TASK GOAL: Exactly reproduce the data from its first line through the line with "jar: present [811,299,858,384]", leaving out every line after it.

Bounding box coordinate data:

------------------------------------------------

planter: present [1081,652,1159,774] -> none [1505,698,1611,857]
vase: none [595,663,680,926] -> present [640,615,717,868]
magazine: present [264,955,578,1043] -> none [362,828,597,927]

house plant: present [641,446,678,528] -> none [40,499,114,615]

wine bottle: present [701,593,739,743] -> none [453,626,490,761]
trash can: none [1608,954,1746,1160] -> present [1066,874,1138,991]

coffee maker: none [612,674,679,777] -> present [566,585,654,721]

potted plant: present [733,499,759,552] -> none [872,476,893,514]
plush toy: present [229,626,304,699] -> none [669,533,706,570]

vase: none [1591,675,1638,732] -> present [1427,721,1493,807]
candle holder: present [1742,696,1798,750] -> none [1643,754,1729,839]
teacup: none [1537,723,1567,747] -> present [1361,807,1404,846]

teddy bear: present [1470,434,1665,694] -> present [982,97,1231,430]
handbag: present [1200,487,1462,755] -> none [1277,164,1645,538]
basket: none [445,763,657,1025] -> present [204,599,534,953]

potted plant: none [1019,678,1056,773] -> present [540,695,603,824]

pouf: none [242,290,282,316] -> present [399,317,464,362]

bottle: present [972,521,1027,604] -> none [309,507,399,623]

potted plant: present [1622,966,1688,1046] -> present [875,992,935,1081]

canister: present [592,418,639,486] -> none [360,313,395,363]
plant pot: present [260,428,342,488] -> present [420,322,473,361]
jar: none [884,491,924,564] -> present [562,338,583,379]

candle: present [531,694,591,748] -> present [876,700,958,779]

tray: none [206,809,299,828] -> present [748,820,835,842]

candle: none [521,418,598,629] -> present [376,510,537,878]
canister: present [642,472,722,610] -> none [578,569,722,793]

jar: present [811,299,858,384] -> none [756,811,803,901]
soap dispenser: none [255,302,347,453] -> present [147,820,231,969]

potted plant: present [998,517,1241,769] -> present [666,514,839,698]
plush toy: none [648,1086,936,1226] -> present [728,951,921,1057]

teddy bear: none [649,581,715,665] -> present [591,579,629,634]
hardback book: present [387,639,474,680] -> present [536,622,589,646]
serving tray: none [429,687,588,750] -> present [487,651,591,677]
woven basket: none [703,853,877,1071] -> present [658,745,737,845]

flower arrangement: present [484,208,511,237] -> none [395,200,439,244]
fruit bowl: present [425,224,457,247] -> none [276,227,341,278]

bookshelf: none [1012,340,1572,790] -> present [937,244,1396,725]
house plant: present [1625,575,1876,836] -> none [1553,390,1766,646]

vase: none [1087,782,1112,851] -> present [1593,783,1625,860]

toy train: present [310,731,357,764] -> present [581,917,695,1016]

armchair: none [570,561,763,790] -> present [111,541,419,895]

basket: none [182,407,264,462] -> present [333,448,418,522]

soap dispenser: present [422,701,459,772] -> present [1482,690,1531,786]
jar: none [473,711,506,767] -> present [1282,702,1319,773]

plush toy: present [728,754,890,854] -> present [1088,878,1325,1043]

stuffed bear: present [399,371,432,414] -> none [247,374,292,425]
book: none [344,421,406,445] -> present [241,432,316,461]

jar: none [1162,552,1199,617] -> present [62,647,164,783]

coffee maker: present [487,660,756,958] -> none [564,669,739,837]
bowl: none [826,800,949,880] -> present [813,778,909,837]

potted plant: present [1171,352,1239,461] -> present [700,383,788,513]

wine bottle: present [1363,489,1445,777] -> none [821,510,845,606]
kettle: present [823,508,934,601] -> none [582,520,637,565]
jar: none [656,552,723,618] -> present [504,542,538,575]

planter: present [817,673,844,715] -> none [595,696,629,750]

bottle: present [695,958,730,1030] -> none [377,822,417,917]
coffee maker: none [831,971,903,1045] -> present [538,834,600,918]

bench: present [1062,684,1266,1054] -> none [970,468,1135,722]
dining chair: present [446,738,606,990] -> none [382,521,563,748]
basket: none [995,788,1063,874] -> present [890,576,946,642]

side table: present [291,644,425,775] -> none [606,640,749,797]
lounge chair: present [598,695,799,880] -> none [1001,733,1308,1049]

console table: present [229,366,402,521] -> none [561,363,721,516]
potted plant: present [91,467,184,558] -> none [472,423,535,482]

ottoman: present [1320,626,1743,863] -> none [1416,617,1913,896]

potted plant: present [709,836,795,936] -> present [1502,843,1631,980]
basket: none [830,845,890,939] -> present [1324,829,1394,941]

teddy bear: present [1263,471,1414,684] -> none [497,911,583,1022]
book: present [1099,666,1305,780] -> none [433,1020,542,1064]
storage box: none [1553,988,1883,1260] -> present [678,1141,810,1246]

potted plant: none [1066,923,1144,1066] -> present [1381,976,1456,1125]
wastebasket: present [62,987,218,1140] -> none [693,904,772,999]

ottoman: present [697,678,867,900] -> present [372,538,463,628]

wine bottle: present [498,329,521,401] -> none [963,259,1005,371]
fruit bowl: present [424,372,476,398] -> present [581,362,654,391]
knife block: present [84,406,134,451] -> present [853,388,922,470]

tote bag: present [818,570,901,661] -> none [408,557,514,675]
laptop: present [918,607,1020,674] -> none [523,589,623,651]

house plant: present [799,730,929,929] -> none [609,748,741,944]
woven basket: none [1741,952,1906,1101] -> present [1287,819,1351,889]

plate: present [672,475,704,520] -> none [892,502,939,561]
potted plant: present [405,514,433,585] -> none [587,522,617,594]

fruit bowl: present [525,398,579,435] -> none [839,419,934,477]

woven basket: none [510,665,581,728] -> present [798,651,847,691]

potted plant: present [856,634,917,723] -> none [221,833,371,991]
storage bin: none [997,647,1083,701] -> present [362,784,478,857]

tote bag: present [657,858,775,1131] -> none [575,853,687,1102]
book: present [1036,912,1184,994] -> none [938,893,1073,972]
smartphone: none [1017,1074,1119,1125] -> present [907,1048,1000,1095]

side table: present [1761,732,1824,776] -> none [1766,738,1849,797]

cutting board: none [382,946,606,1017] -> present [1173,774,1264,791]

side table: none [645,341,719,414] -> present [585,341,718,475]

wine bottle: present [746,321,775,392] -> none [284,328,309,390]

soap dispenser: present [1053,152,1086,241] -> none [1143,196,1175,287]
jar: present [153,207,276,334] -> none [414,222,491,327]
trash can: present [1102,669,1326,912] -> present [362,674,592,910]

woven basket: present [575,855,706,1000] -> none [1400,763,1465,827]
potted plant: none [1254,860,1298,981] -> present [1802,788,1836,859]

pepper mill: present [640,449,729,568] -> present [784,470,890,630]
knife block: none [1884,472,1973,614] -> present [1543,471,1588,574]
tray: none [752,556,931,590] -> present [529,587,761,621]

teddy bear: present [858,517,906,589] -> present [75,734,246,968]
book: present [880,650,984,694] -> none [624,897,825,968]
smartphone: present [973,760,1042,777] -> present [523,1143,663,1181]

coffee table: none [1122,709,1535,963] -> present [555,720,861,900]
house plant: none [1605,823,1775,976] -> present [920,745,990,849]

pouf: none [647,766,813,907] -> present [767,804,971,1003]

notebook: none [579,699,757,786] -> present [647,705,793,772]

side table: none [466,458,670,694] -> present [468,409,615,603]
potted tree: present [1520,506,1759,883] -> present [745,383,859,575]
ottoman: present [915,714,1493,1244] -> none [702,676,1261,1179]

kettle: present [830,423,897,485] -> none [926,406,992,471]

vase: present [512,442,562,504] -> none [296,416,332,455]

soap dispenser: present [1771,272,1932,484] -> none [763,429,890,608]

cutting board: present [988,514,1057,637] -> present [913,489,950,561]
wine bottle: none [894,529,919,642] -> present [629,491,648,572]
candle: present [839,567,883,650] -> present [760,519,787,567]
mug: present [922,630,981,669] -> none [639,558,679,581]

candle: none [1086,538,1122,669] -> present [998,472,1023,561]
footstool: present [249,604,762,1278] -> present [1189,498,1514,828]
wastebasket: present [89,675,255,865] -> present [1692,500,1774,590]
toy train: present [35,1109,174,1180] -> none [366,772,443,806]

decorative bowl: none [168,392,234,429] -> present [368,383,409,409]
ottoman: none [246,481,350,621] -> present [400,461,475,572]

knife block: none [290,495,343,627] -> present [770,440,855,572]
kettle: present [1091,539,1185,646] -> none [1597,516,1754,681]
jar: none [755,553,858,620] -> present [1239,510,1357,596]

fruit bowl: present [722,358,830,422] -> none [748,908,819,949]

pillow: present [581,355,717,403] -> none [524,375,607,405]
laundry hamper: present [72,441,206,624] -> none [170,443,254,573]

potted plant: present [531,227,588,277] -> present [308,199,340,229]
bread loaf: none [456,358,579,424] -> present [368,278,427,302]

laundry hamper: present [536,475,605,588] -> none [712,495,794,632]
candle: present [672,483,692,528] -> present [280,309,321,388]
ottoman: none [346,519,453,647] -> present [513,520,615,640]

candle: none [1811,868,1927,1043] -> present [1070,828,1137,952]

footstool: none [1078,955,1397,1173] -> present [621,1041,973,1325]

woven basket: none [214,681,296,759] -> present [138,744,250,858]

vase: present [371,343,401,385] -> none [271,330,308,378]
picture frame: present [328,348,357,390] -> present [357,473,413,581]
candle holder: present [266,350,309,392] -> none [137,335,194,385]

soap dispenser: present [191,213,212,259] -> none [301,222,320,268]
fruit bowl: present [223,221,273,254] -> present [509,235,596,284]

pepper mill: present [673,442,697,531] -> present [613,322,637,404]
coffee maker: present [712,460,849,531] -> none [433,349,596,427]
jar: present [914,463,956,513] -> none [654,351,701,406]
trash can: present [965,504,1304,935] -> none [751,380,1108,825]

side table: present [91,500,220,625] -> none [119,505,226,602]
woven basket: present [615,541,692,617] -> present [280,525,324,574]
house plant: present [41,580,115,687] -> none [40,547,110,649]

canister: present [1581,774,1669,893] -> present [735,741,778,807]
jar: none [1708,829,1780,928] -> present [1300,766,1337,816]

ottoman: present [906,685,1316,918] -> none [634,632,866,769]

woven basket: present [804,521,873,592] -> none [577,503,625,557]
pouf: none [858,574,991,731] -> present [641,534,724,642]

------------------------------------------------

TASK SOLUTION:
planter: present [1081,652,1159,774] -> none [1505,698,1611,857]
vase: none [595,663,680,926] -> present [640,615,717,868]
magazine: present [264,955,578,1043] -> none [362,828,597,927]

house plant: present [641,446,678,528] -> none [40,499,114,615]

wine bottle: present [701,593,739,743] -> none [453,626,490,761]
trash can: none [1608,954,1746,1160] -> present [1066,874,1138,991]

coffee maker: none [612,674,679,777] -> present [566,585,654,721]

potted plant: present [733,499,759,552] -> none [872,476,893,514]
plush toy: present [229,626,304,699] -> none [669,533,706,570]

vase: none [1591,675,1638,732] -> present [1427,721,1493,807]
candle holder: present [1742,696,1798,750] -> none [1643,754,1729,839]
teacup: none [1537,723,1567,747] -> present [1361,807,1404,846]

teddy bear: present [1470,434,1665,694] -> present [982,97,1231,430]
handbag: present [1200,487,1462,755] -> none [1277,164,1645,538]
basket: none [445,763,657,1025] -> present [204,599,534,953]

potted plant: none [1019,678,1056,773] -> present [540,695,603,824]

pouf: none [242,290,282,316] -> present [399,317,464,362]

bottle: present [972,521,1027,604] -> none [309,507,399,623]

potted plant: present [1622,966,1688,1046] -> present [875,992,935,1081]

canister: present [592,418,639,486] -> none [360,313,395,363]
plant pot: present [260,428,342,488] -> present [420,322,473,361]
jar: none [884,491,924,564] -> present [562,338,583,379]

candle: present [531,694,591,748] -> present [876,700,958,779]

tray: none [206,809,299,828] -> present [748,820,835,842]

candle: none [521,418,598,629] -> present [376,510,537,878]
canister: present [642,472,722,610] -> none [578,569,722,793]

jar: present [811,299,858,384] -> none [756,811,803,901]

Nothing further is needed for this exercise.